The part of spaghetti that takes the longest time is making the meat sauce, so you could always make a large batch of it the next time you make spaghetti using what you need that night and then freezing the sauce and/or spaghetti mixed with the sauce. You could even make baked spaghetti which is where you would layer sauce, cheese and noodles OR layer the mixed sauce and noodles with cheese and freeze. Test it out and see which you like best.
As with the spaghetti, sometimes by the time I get to the end of the process I run out of cheese or another ingredient, so instead of freaking out about it, I just take the sauce and freeze it in a ziplock bag. I flash freeze it flat and then once it is frozen we stand it in the freezer. This is great over different types of pasta noodles.
Of course, as mentioned earlier, you can build your lasagna's in small aluminum or freezer/oven safe containers and freeze them instead of cooking them. This is equivalent to those freezer meals you see in the grocery store.
This soup is one of the first soups I ever made for my husband. It can be made with all canned goods and frozen vegetables and boneless skinless chicken. I just put it all in the crockpot and let it cook. Once complete I split it into freezer safe containers the same as I do the other soups and call it a day.
The most important and time-consuming part of this soup is making sure to brown the meat. Also prepping the veggies a day or so before is helpful too.
This soup I actually prep at the same time as the beef soup because they use all the same veggies. Again, the beauty of this one is to prep the veggies a day or so before.
This one I recently tested because we had a ton of macaroni left over after Thanksgiving. Let me say this is absolutely fantastic! I love macaroni and cheese and so does my daughter so to know that I can prep a large supply and freeze it is totally fantastic.
I would recommend freezing these in small portion sizes and not in a gallon size bag (unless that is your portion). This will ensure you only pull out what you need since you will need to warm it up all at once.

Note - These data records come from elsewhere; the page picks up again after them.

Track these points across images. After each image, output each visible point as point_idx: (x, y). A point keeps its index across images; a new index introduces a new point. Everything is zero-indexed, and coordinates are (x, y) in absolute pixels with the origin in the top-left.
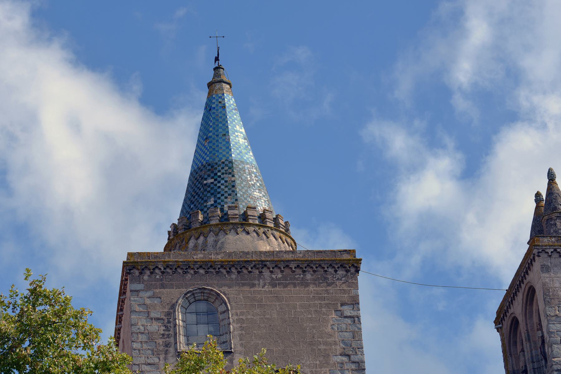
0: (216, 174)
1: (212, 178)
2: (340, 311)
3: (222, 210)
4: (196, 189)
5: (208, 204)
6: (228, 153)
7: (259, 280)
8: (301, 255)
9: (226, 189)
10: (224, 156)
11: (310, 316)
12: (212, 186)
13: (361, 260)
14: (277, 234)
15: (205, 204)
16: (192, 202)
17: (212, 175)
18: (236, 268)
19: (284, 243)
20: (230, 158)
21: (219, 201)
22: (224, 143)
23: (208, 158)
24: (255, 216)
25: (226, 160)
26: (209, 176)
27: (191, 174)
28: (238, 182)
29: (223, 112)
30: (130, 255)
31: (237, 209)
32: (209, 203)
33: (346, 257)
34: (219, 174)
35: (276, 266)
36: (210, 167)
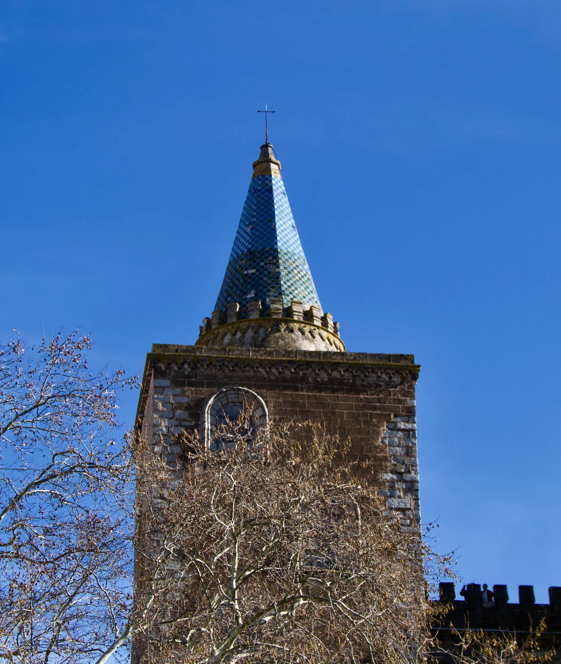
0: (258, 264)
1: (254, 268)
2: (393, 422)
3: (263, 304)
4: (235, 280)
5: (247, 297)
6: (273, 241)
7: (302, 384)
8: (352, 358)
9: (270, 282)
10: (269, 244)
11: (358, 427)
12: (253, 277)
13: (419, 366)
14: (324, 334)
15: (244, 297)
16: (229, 295)
17: (254, 265)
18: (277, 369)
19: (331, 344)
20: (275, 247)
21: (260, 294)
22: (269, 230)
23: (250, 246)
24: (300, 312)
25: (271, 249)
26: (250, 265)
27: (230, 263)
28: (283, 274)
29: (270, 196)
30: (156, 346)
31: (281, 303)
32: (249, 296)
33: (403, 363)
34: (262, 264)
35: (322, 368)
36: (251, 256)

Also, I wouldn't pack it too tight or your macaroni will be squished. The one tip I can give you here is to put your bag in a bowl or glass and flip your ziplock bag top down over the sides so as you fill it you don't get the food on the outside of the bag. There are bag holders available on amazon for this purpose as well.

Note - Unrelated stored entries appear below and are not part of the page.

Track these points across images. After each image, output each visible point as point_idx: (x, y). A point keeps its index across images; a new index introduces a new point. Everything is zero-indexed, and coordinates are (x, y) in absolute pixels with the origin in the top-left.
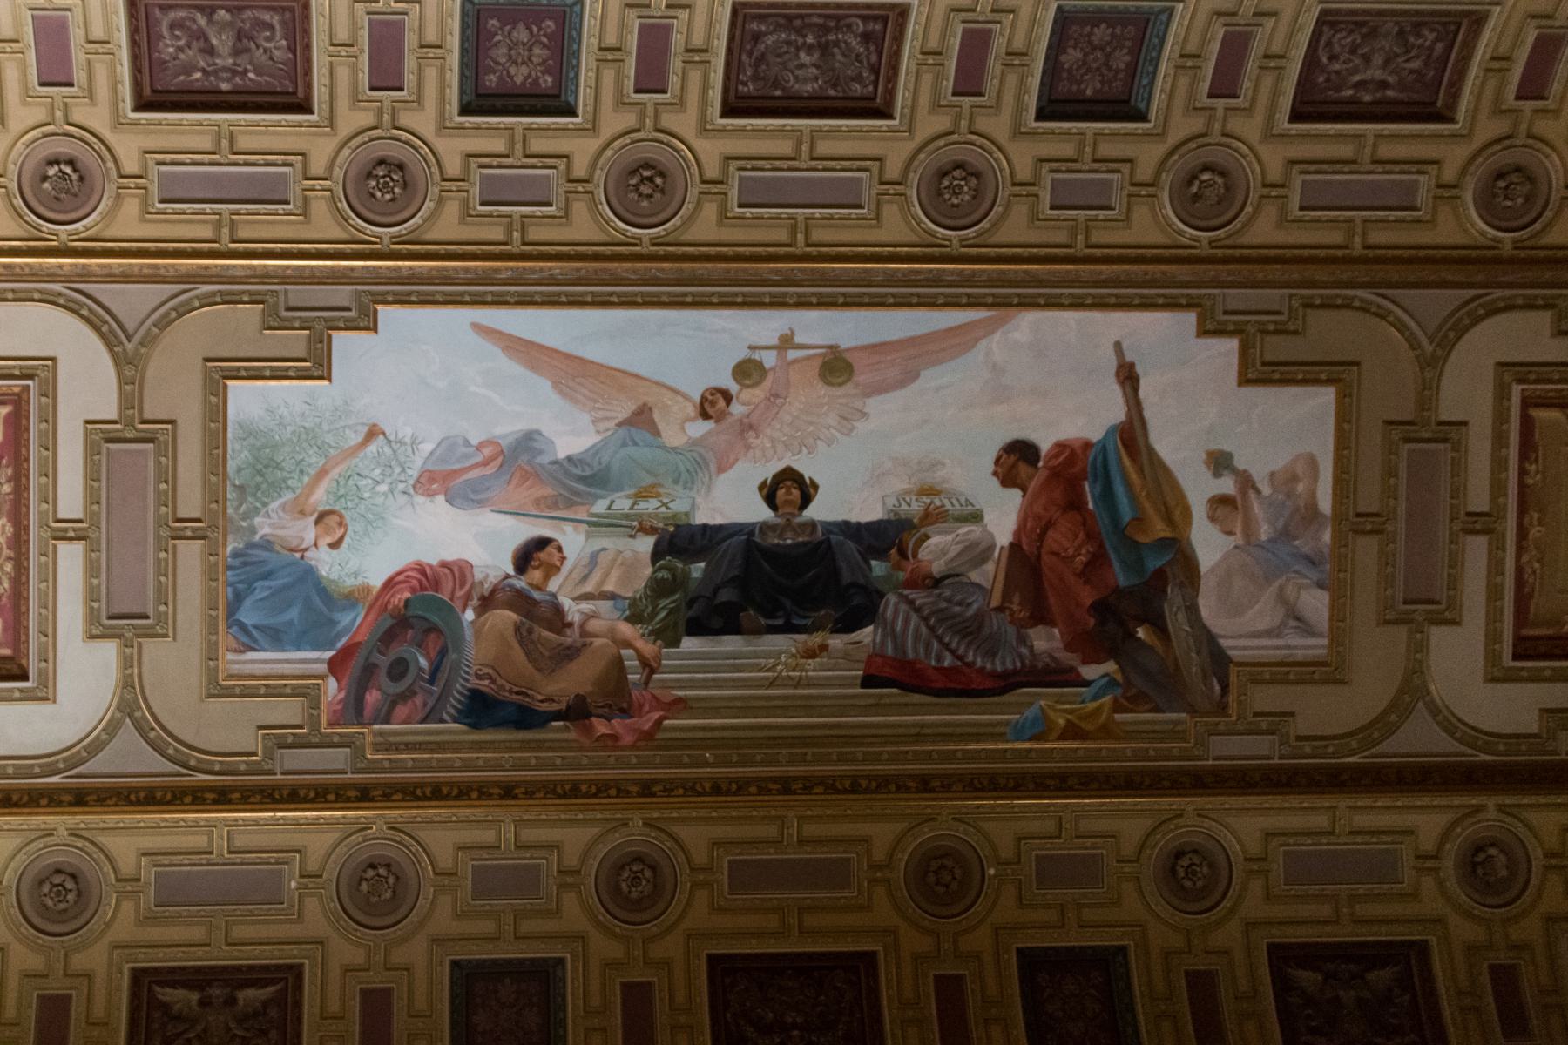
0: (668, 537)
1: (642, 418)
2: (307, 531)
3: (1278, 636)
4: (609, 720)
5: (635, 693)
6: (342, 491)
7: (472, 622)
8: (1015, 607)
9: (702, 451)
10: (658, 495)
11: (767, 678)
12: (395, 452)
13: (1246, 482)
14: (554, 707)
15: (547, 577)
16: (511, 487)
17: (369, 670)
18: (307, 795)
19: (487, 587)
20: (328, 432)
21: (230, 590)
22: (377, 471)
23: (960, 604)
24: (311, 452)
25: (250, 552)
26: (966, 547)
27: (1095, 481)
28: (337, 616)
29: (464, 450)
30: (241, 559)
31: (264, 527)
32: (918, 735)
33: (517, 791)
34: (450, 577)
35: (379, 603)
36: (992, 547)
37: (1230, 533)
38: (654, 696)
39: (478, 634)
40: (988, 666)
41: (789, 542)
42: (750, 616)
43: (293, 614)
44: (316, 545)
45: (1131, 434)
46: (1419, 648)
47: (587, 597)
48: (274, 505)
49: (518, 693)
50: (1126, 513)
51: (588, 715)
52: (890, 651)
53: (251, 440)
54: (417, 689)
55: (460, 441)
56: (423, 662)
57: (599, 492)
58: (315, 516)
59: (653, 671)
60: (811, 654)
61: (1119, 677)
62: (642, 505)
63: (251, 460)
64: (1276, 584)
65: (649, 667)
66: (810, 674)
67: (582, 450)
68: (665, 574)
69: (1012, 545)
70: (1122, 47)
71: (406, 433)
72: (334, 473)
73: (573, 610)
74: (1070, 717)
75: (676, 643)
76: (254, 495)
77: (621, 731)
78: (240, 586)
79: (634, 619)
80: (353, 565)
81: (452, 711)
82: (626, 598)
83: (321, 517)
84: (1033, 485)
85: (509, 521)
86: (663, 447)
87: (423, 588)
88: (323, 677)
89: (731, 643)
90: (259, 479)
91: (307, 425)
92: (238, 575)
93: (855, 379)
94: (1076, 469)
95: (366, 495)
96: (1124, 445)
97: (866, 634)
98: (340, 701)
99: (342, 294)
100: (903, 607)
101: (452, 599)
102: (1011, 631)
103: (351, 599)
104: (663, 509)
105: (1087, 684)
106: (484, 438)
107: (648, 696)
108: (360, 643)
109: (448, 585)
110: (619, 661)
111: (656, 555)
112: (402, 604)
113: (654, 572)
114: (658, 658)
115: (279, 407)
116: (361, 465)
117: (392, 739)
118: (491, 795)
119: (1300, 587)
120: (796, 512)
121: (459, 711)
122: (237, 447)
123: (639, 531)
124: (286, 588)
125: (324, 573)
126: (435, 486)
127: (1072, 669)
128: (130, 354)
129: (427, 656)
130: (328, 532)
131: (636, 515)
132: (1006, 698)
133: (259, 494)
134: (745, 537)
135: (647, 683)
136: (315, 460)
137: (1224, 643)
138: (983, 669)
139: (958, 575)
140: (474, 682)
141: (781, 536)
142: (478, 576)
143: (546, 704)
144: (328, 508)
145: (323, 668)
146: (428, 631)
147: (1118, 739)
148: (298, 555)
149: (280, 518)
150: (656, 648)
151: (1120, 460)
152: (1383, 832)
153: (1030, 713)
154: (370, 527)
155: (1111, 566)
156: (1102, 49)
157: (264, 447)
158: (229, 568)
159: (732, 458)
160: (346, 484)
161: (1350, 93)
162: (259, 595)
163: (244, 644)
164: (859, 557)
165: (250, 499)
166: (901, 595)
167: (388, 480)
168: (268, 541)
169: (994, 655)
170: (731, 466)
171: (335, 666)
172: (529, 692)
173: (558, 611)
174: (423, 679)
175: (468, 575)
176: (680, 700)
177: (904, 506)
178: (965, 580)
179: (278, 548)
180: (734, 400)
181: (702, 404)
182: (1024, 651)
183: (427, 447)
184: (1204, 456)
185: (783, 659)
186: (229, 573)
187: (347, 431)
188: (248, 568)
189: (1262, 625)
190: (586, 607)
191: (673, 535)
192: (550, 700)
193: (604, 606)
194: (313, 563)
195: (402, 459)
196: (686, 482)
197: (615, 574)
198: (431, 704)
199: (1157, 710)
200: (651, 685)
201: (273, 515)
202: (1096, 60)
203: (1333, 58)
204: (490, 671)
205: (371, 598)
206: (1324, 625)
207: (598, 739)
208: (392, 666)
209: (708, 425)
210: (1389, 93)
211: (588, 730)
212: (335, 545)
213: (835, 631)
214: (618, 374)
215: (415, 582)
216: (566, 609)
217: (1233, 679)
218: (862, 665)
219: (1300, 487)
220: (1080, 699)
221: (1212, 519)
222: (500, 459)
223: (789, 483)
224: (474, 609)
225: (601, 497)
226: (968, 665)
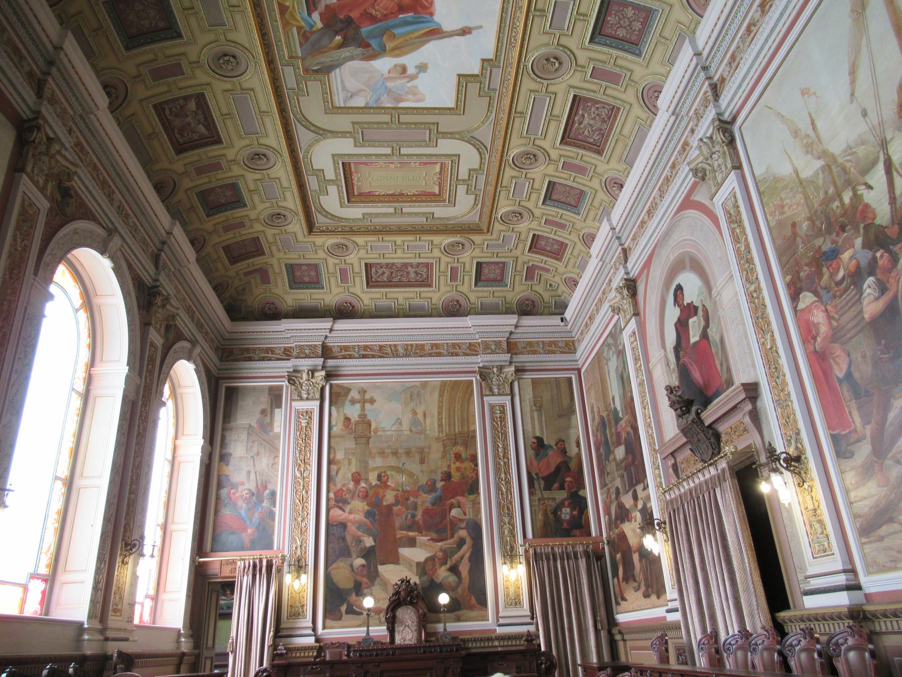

I absolutely love freezing bread because it keeps us from wasting it. We like different types of bread and there is no way to eat them all. So, we regularly put hamburger buns, sourdough, muffins homemade biscuits and rolls in the freezer. The only bread we don't freeze as often anymore is white bread, and that's because we eat it too fast, but you could.
My mom likes to wrap her buns in saran wrap and then put them all in the same ziplock bag. My husband and I just put the bag in the freezer. The beauty of my mom's method is that they don't freezer burn as fast and they don't stick together. You decide based on the frequency of your use and your preference.
We chopped and froze items from our garden to preserve them, but you can do this with store bought vegetables too. Buy them when they are in season and/or on sale and then chop and place in a Ziplock bag. I would, however, recommend you measure each veggie prior to adding it to the bag. For example, if you are chopping up an entire thing of celery, chop one stock and measure it. Write that measurement on the bag so if a person is wondering how many cups one stock is they can easily figure it out.
If your recipes usually calls for a specific amount I'd recommend freezing them that way to eliminate the guesswork. With veggies, you can choose to flash freeze them first before adding them to the freezer bag that will make the individual servings less necessary. If you don't take this step first they will freeze together in the bag.
Now, who doesn't like cake! Cut the leftover cake that you have into slices and wrap them individually in plastic wrap. Then you can either wrap them in aluminum foil or you can just add them to a Ziploc bag. When you are ready to eat it, take it out the freezer and let it get to room temperature.
I hope you found this information helpful. Do you know of any additional tricks that you have learned along the way? Please, by all means, share them! We are always wanting to build our freezer cooking skills and knowledge.